The difference between serving 1 and 1 billion http queries is not the same as the difference between generating 1 and 1 billion tokens.
The startup blitz-scaling-market-capturing playbook makes makes sense when you spend to scale, not when you spend because you scale, yeah, I understand that step 2 is "and now you squeeze the users", but it will need to be by such a bigger factor...
This ignores how much the stock has grown due to AI.
Also many of these companies like Amazon, Google, and Meta drive a lot of incremental value due to both AI powered content suggestion and AI powered ad suggestion. Personalized ads has driven a ton of revenue.
Good point. We mustn't forget the magical money box: that's where the real value is delivered!
If you can spend $1 to raise the value of your company by $2 it makes sense to do regardless of if that $1 is directly earning a profit.
Anthropic is going to be profitable in the June quarter
https://www.cnbc.com/2026/05/20/anthropic-revenue-explosive-...
But then go right back to being unprofitable again afterwards, which is a little weird.
This is pretty funny. Now do it without Nvidia and including all costs, not just capex.
Comparing fixed costs to revenue? Even if it’s cumulative this seems like a disingenuous framing
Yes, I spend my days writing lots of code using AI (I do rigorously review it, it's still much faster than hand typing) and I get paid enough for it to pay mortgage and send kids to college.
To be honest whatever author wanted to say there three categories of AI related companies: hardware manufacturers, cloud providers and purely AI companies.
Only the later have something to lose if AI bubble gone by tomorrow. Everyone else will just stay with grown capacity and reuse infrastructure for whatever.
Not listing other hardware companies is just dishinest. AI is not a crypto mining where resources are just burned.
> Not listing other hardware companies is just dishinest. AI is not a crypto mining where resources are just burned.
AI is exactly like crypto mining in that Nvidia is the one who profited from both
Crypto mining bubble was 99% of speculation plus scams and 1% of R&D for decentralized finance.

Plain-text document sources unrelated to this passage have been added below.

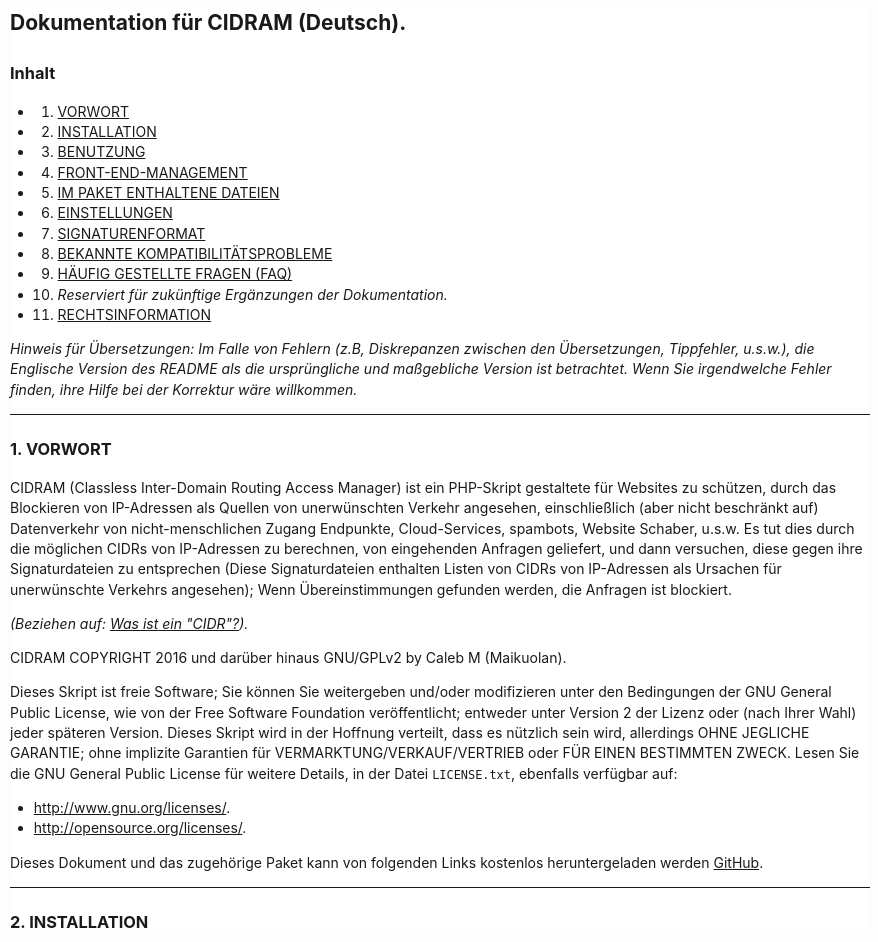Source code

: ## Dokumentation für CIDRAM (Deutsch).

### Inhalt
- 1. [VORWORT](#SECTION1)
- 2. [INSTALLATION](#SECTION2)
- 3. [BENUTZUNG](#SECTION3)
- 4. [FRONT-END-MANAGEMENT](#SECTION4)
- 5. [IM PAKET ENTHALTENE DATEIEN](#SECTION5)
- 6. [EINSTELLUNGEN](#SECTION6)
- 7. [SIGNATURENFORMAT](#SECTION7)
- 8. [BEKANNTE KOMPATIBILITÄTSPROBLEME](#SECTION8)
- 9. [HÄUFIG GESTELLTE FRAGEN (FAQ)](#SECTION9)
- 10. *Reserviert für zukünftige Ergänzungen der Dokumentation.*
- 11. [RECHTSINFORMATION](#SECTION11)

*Hinweis für Übersetzungen: Im Falle von Fehlern (z.B, Diskrepanzen zwischen den Übersetzungen, Tippfehler, u.s.w.), die Englische Version des README als die ursprüngliche und maßgebliche Version ist betrachtet. Wenn Sie irgendwelche Fehler finden, ihre Hilfe bei der Korrektur wäre willkommen.*

---


### 1. <a name="SECTION1"></a>VORWORT

CIDRAM (Classless Inter-Domain Routing Access Manager) ist ein PHP-Skript gestaltete für Websites zu schützen, durch das Blockieren von IP-Adressen als Quellen von unerwünschten Verkehr angesehen, einschließlich (aber nicht beschränkt auf) Datenverkehr von nicht-menschlichen Zugang Endpunkte, Cloud-Services, spambots, Website Schaber, u.s.w. Es tut dies durch die möglichen CIDRs von IP-Adressen zu berechnen, von eingehenden Anfragen geliefert, und dann versuchen, diese gegen ihre Signaturdateien zu entsprechen (Diese Signaturdateien enthalten Listen von CIDRs von IP-Adressen als Ursachen für unerwünschte Verkehrs angesehen); Wenn Übereinstimmungen gefunden werden, die Anfragen ist blockiert.

*(Beziehen auf: [Was ist ein "CIDR"?](#WHAT_IS_A_CIDR)).*

CIDRAM COPYRIGHT 2016 und darüber hinaus GNU/GPLv2 by Caleb M (Maikuolan).

Dieses Skript ist freie Software; Sie können Sie weitergeben und/oder modifizieren unter den Bedingungen der GNU General Public License, wie von der Free Software Foundation veröffentlicht; entweder unter Version 2 der Lizenz oder (nach Ihrer Wahl) jeder späteren Version. Dieses Skript wird in der Hoffnung verteilt, dass es nützlich sein wird, allerdings OHNE JEGLICHE GARANTIE; ohne implizite Garantien für VERMARKTUNG/VERKAUF/VERTRIEB oder FÜR EINEN BESTIMMTEN ZWECK. Lesen Sie die GNU General Public License für weitere Details, in der Datei `LICENSE.txt`, ebenfalls verfügbar auf:
- <http://www.gnu.org/licenses/>.
- <http://opensource.org/licenses/>.

Dieses Dokument und das zugehörige Paket kann von folgenden Links kostenlos heruntergeladen werden [GitHub](https://cidram.github.io/).

---


### 2. <a name="SECTION2"></a>INSTALLATION
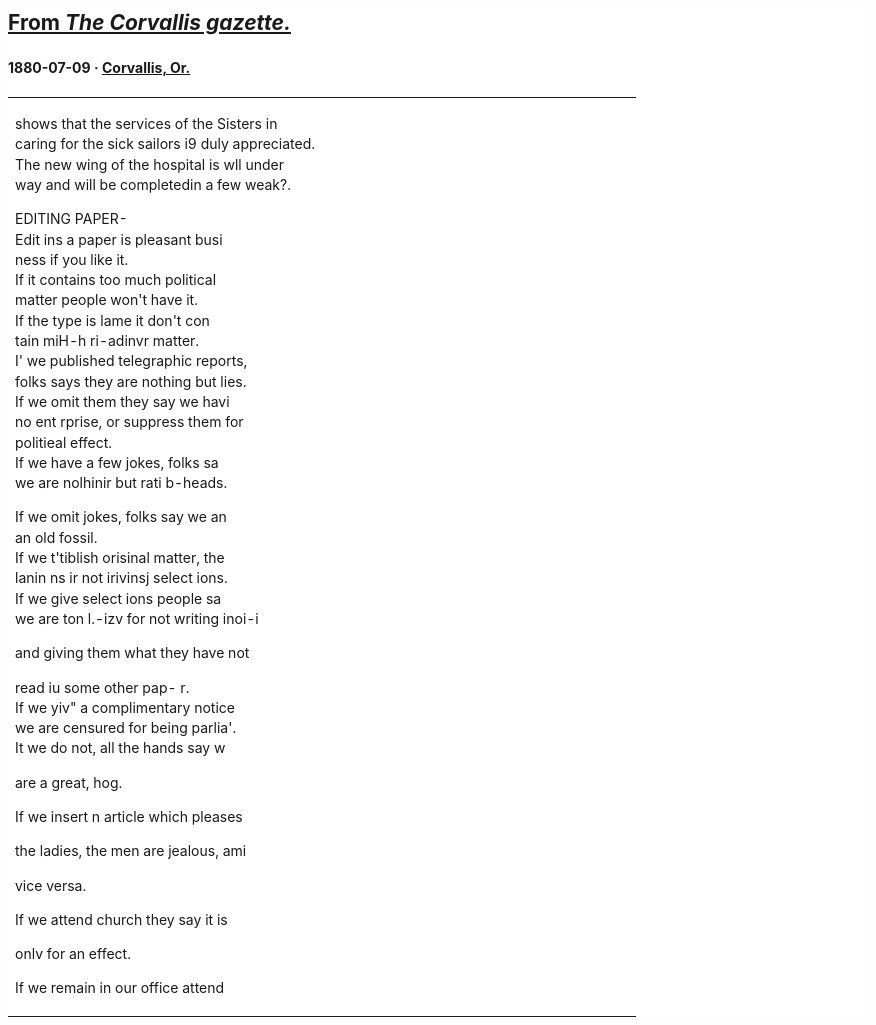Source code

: 
## [From _The Corvallis gazette._](https://www.loc.gov/resource/sn84022650/1880-07-09/ed-1/?sp=2)

#### 1880-07-09 &middot; [Corvallis, Or.](http://dbpedia.org/resource/Corvallis%2C_Oregon)

<table style="width: 100%;"><tr><td style="width: 50%">

  
shows that the services of the Sisters in  
caring for the sick sailors i9 duly appreciated.  
The new wing of the hospital is wll under  
way and will be completedin a few weak?.  
  
EDITING PAPER-  
Edit ins a paper is pleasant busi­  
ness if you like it.  
If it contains too much political  
matter people won&#x27;t have it.  
If the type is lame it don&#x27;t con­  
tain miH-h ri-adinvr matter.  
I&#x27; we published telegraphic reports,  
folks says they are nothing but lies.  
If we omit them they say we havi  
no ent rprise, or suppress them for  
politieal effect.  
If we have a few jokes, folks sa  
we are nolhinir but rati b-heads.  
  
If we omit jokes, folks say we an  
an old fossil.  
If we t&#x27;tiblish orisinal matter, the  
lanin ns ir not irivinsj select ions.  
If we give select ions people sa  
we are ton l.-izv for not writing inoi-i  
  
and giving them what they have not  
  
read iu some other pap- r.  
If we yiv&quot; a complimentary notice  
we are censured for being parlia&#x27;.  
It we do not, all the hands say w  
  
are a great, hog.  
  
If we insert n article which pleases  
  
the ladies, the men are jealous, ami  
  
vice versa.  
  
If we attend church they say it is  
  
onlv for an effect.  
  
If we remain in our office attend  
  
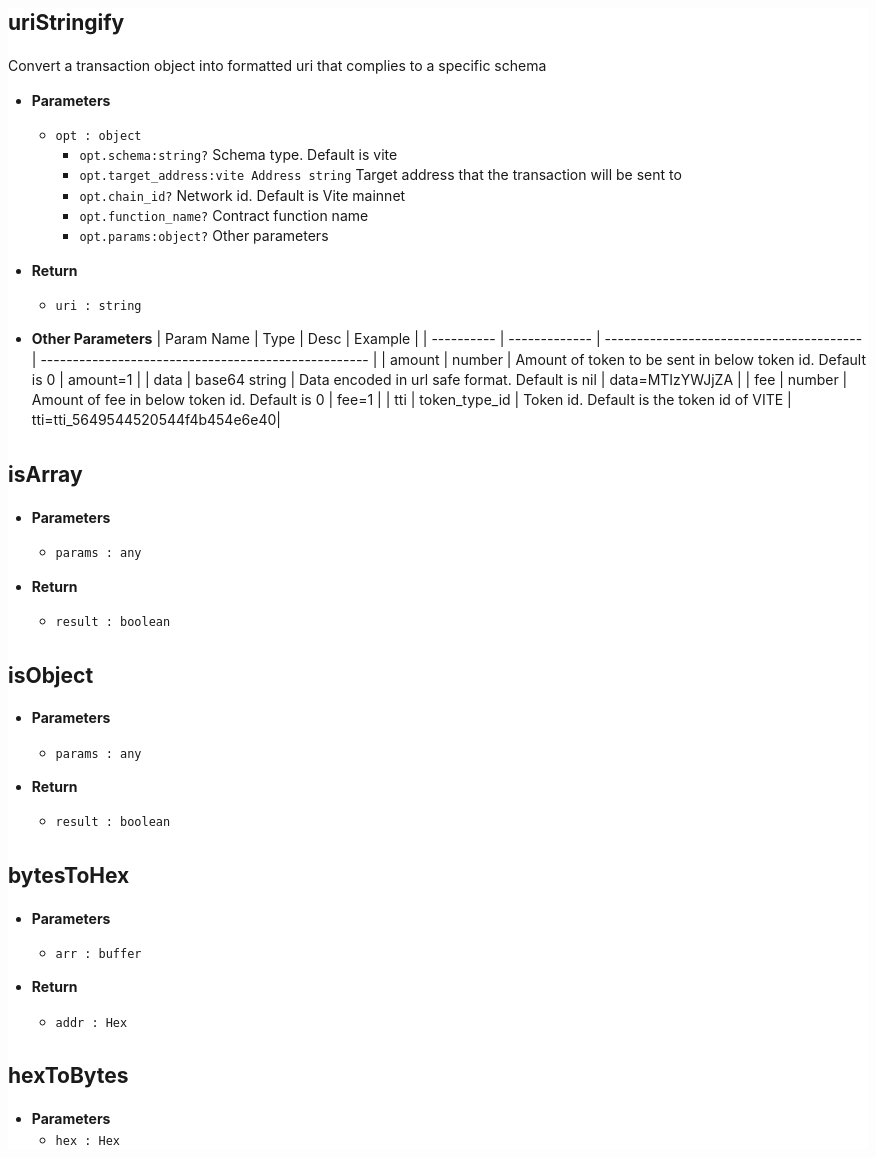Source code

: ## uriStringify
Convert a transaction object into formatted uri that complies to a specific schema

- **Parameters**
    * `opt : object`
        - `opt.schema:string?` Schema type. Default is vite
        - `opt.target_address:vite Address string` Target address that the transaction will be sent to
        - `opt.chain_id?` Network id. Default is Vite mainnet 
        - `opt.function_name?` Contract function name 
        - `opt.params:object?` Other parameters 

- **Return**
    * `uri : string` 

- **Other Parameters**
  | Param Name | Type          | Desc                                     | Example                                                  |
  | ---------- | ------------- | ---------------------------------------- | --------------------------------------------------- |
  | amount     | number        | Amount of token to be sent in below token id. Default is 0               |  amount=1            |
  | data       | base64 string | Data encoded in url safe format. Default is nil      	| data=MTIzYWJjZA                                  |
  | fee        | number        | Amount of fee in below token id. Default is 0                | fee=1                         |
  | tti        | token_type_id | Token id. Default is the token id of VITE                                 | 	tti=tti_5649544520544f4b454e6e40|

## isArray

- **Parameters**
    * `params : any`

- **Return**
    * `result : boolean`

## isObject

- **Parameters**
    * `params : any`

- **Return**
    * `result : boolean`

## bytesToHex 

- **Parameters**
    * `arr : buffer`

- **Return**
    * `addr : Hex`
  
## hexToBytes

- **Parameters**
    * `hex : Hex`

No matter what happen with the AI bubble text, image and video and other generative neural networks are here to stay.
Whatever you like it or not this tech already changed a lot of industries and there is no going back.
I specifically said they're the same in that Nvidia profited from both of them, not that they are the same in all other aspects.
Bitcoin is here to stay so is crypto but the impact was much more limited then initially predicted
And the money these companies are blowing on all of this shit is banking on them being ‘the’ dominant player in a completely world-changing commodity industry.
I haven’t heard any compelling use case, in the event of an industry implosion, for many many many billions of dollars of GPUs that were already proven too unprofitable to operate for the industry they were built for.
Dark fiber, for example, had a much more compelling use case.